SSM and BJC are set to equally fund the facility’s equipment and construction — initial investments they said were significant in terms of time, energy and capital but declined to put a number on.
Gray said the organizations will ensure that the operation is “cost-effective” and that securing stability and supporting the community would be enough to “make the return on the investment significant.”
Still, the executives acknowledged that laundry services can be better managed at scale. Such efficiencies have led to a jump in health system partnership models around the country focused on driving down healthcare costs in areas like career services, clinical engineering or lab services, they said.
Though Gray stressed that the systems “are not looking to grow anything else at the moment, we certainly have a relationship that if we wanted to talk about something like that, we could. But there’s nothing on the table."
‘Good healthcare starts with a job’
Housing the laundry facility within St. Louis was a “non-negotiable” even in the early days of discussions, Harvieux said.

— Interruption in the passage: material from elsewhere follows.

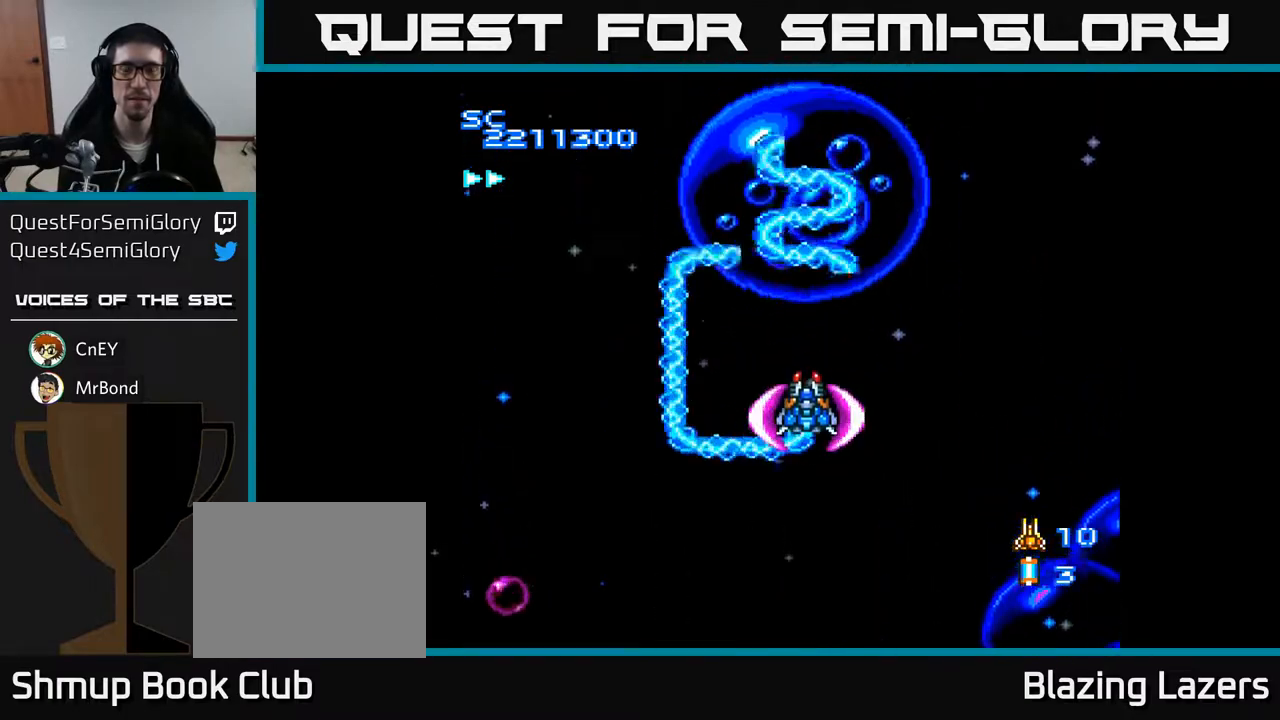
{"buttons": ["A"], "right_stick": "center", "events": [[117, "DPAD_DOWN", "up"]]}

Both systems are part of the St. Louis Anchor Action Network, a partnership of public and private sector organizations that aims to address inequities and systemic marginalization. The network focuses its efforts on intentional hiring, purchasing and community investments in 22 of the area’s impacted zip codes.
“We often say ‘good healthcare starts with a job,’” Hervieux said, “and creating economic development in the community and reinvesting with our purchasing and hiring dollars really make St. Louis and our larger community a better place to be.”
Alongside the 80 new benefits-eligible jobs, Gray noted that having ownership of the facility allows the systems to prioritize areas like worker safety and reduced carbon emissions that can also play into the health of a local community.
“Because being that we're anchored here, and we live here, we want to continue to be good stewards and good neighbors,” he said.
Now three years into the process, the executives said the laundry hybrid services model they’re building wouldn’t be possible without the BJC and SSM’s shared goals and stronger connection they’ve built in recent years.
“As counsel to others across the country: you have to have that relationship in order to build a model like this,” Gray said.